:: TEXT TO READ ::
## Begin
Does it really matter in the big scheme of things? Just meet up and let her make te own conclusions! Is she doesn't like it, I wouldn't lose any sleep over it, she sounds like she would crow if it was vice versa.

Jinsei · 08/04/2012 00:48

I think you're making too much of a big deal of the issue tbh. I struggle to believe that she cares which group your DS is in. We are in a very similar situation to your friend, as dd is stuck on one swimming level while her friend has moved up two. It really isn't an issue except for the annoying fact that I no longer have anyone to talk to while dd swims.

DD's strengths lie elsewhere, and far from it being a shock to find something in which she is a bit of a "Joe average", it's actually quite a relief. :)

heliumballoons · 08/04/2012 09:32

Jinsei Trust me, I wish there wasn't a deal about it and I could feel comfortable saying my DS moved up again. Unfortunately after the comments the first time I feel unable to be pleased for him in her company. But that's the point I'm pleased for him. It's not about me - the only hard work I have to do is find the money to pay for the lessons!

Anyway, friend rang me to say Happy Easter and thanked me for her DC's eggs. She said her DC1 was so excited DS would be swimming at 4.30pm with her again so I said, 'it will be great being there at the same time again but DS isn't going to be in your DC1 group'. She asked why so I said he'd been moved up to the next stage. She questioned how come he could swim at 4.30pm then as that group is on at 5.30pm so I said he'd gone up to the next stage from that one. She asked me why I'd led her to believe DS had gone back down and I said I hadn't meant to, but she had assumed that and after what she said it was difficult for me to say 'well actually DS has moved up again'.

Let's just say she wasn't happy and 'can't see whats so great about DS' swimming'.

Annoyingly she is one of my closest friends and this has never come up before so in order not to ruin a great friendship I am going to ignore and not engage. I really really hope she doesn't ruin a friendship over this. I may just move DS swimming lesson to another day so I don't have to engage in this with her at lessons.

OP posts:
fuzzpig · 08/04/2012 09:43

It is her loss, honestly. What a ridiculous woman.

Why would anyone actually care about what level somebody else is on FFS. Surely all that matters is that one's own child is at the right level for them?

It's like the whole reading level thing. Pathetic.

heliumballoons · 08/04/2012 09:46

I don't even know what reading level DS is on (book band wise Blush). I do knows he's 'lower end of average' though. Grin love parents evening me!

OP posts:
Hissboo · 08/04/2012 09:58

Helium that's a dreadful thing for your friend to say about your ds. I would see how things go before you move days.

Not engaging is definitely the best thing to do. It's hard though. It's taken me a long time to learn to bite my tongue where my friend is concerned and I've found that as our dcs have got older we see less and less of each other. Once ds moves school I doubt we will stay in touch even though our children are each other's oldest friends.
## End
:: DATA BLOCK ::
## Begin
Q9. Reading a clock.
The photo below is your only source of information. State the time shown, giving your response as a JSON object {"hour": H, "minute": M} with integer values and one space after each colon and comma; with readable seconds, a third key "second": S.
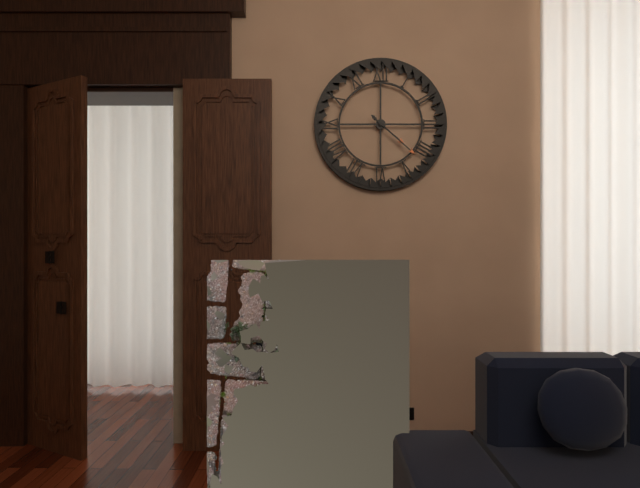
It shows {"hour": 4, "minute": 22}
## End
:: EXERCISE TASK 1 ::
In the forum thread about swimming lessons, quote the passage starting with "Annoyingly she is" and going on through "level for them?".
:: EXERCISE TASK 2 ::
List each distinct username that has a post timestamp next to it in the forum thread about swimming lessons.
:: EXERCISE TASK 3 ::
Turn the paragraph of the forum thread about swimming lessons that begins "Anyway, friend rang me" into a short bulleted list that keeps its main facts.

:: EXPECTED ANSWER 1 ::
Annoyingly she is one of my closest friends and this has never come up before so in order not to ruin a great friendship I am going to ignore and not engage. I really really hope she doesn't ruin a friendship over this. I may just move DS swimming lesson to another day so I don't have to engage in this with her at lessons.

OP posts:
fuzzpig · 08/04/2012 09:43

It is her loss, honestly. What a ridiculous woman.

Why would anyone actually care about what level somebody else is on FFS. Surely all that matters is that one's own child is at the right level for them?

:: EXPECTED ANSWER 2 ::
- Jinsei
- heliumballoons
- fuzzpig
- Hissboo

:: EXPECTED ANSWER 3 ::
- The friend phoned to say Happy Easter and to thank the poster for her children's eggs.
- She said her DC1 was excited that DS would be swimming at 4.30pm with her again.
- The poster replied that DS would not be in DC1's group because he had moved up to the next stage.
- The friend asked how he could swim at 4.30pm, since that group is at 5.30pm, and learned he had gone up a further stage.
- She asked why the poster had led her to believe DS had gone back down.
- The poster said she hadn't meant to, but the friend had assumed it, and after her earlier comments it was hard to say DS had moved up again.